Der TecDax stieg um 0,2 % auf 781 Zähler. Der MDax sank um 0,6 % auf 7324 Punkte. Der deutsche Leitindex Dax pendelte entlang der Marke von 5800 Punkten, fiel nach einem kurzen Ausflug in die Gewinnzone schließlich um 0,6 % zurück.
Dem positiven Ifo-Index maßen die Investoren kaum Bedeutung bei. Dabei stieg das vielbeachtete Barometer von 92,0 auf 93,9 Punkte und übertraf die Analysten-Erwartungen deutlich. Das Niveau entspricht in etwa dem Stand vor der Finanzkrise.
Die Investoren warteten auf US-Konjunkturdaten - die allerdings schwach ausfielen. Die zweite Schätzung des US-Bruttoinlandsproduktes enttäuschte und beendete den leichten Aufwärtstrend, der um die Mittagszeit eingesetzt hatte. Ein unerwarteter Anstieg des Verbrauchervertrauens brachte keine Wende zum Besseren mehr, die Anleger gingen auf Nummer sicher und strichen Gewinne ein.
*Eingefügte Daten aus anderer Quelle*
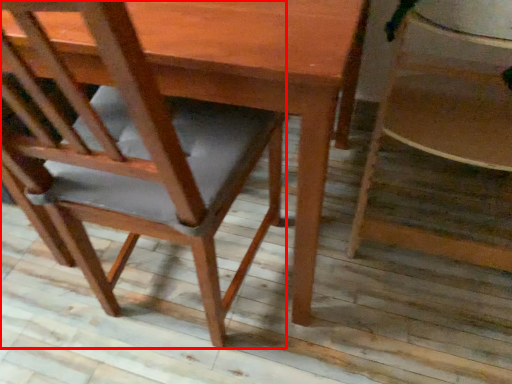
Question: Considering the relative positions of chair (annotated by the red box) and chair in the image provided, where is chair (annotated by the red box) located with respect to the staircase?

Choices:
 (A) left
 (B) right

Answer: (A)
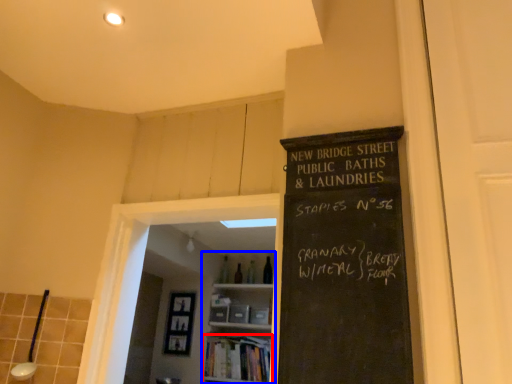
Question: Which object is closer to the camera taking this photo, book (highlighted by a red box) or bookshelf (highlighted by a blue box)?

Choices:
 (A) book
 (B) bookshelf

Answer: (A)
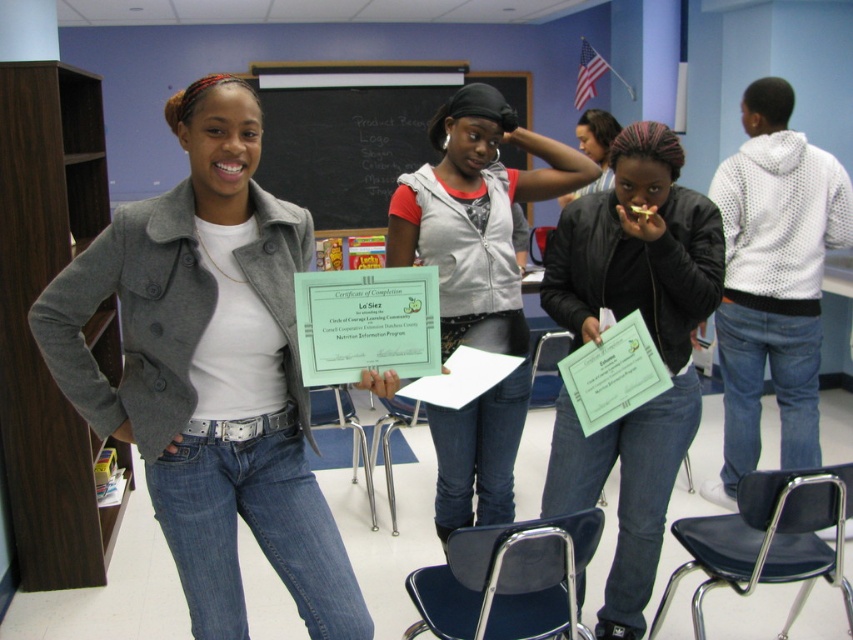
Question: Is white dotted hoodie at right to the left of matte black jacket at center from the viewer's perspective?

Choices:
 (A) no
 (B) yes

Answer: (A)

Question: Which point is farther to the camera?

Choices:
 (A) matte gray hoodie at center
 (B) black leather jacket at center
 (C) green paper certificate at center
 (D) white dotted hoodie at right

Answer: (D)

Question: Which object is the closest to the white dotted hoodie at right?

Choices:
 (A) black leather jacket at center
 (B) matte gray jacket at center

Answer: (A)

Question: Does matte gray hoodie at center appear on the left side of green paper certificate at center?

Choices:
 (A) yes
 (B) no

Answer: (B)

Question: Which of these objects is positioned farthest from the matte gray hoodie at center?

Choices:
 (A) matte gray jacket at center
 (B) black leather jacket at center
 (C) green paper certificate at center

Answer: (A)

Question: Is matte gray jacket at center bigger than black leather jacket at center?

Choices:
 (A) no
 (B) yes

Answer: (B)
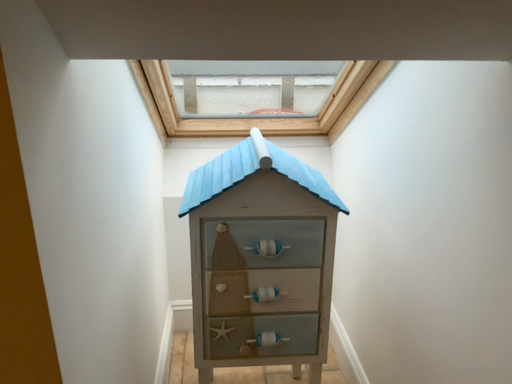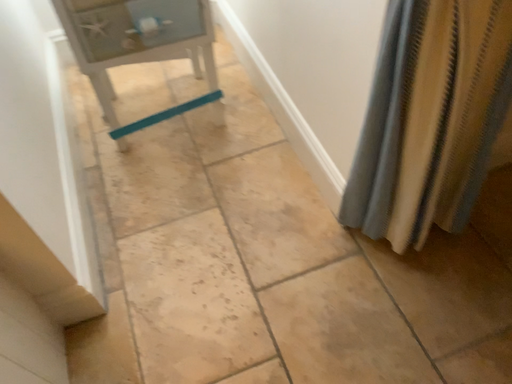
Question: Which way did the camera rotate in the video?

Bei Centrotherm schüttelten die Investoren ihre Zurückhaltung dagegen ab, das Papier ging 6,2 % fester aus dem Handel. Sie reagierten auf eine Kaufempfehlung der Bank of America/Merrill Lynch. Die Analysten hoben vor allem eine starke Auftragsentwicklung beim für die Solarindustrie produzierenden Anlagenbauer hervor. Auch andere Institute wie Goldman Sachs, Deutsche Bank oder Nomura rieten, die Titel zu kaufen.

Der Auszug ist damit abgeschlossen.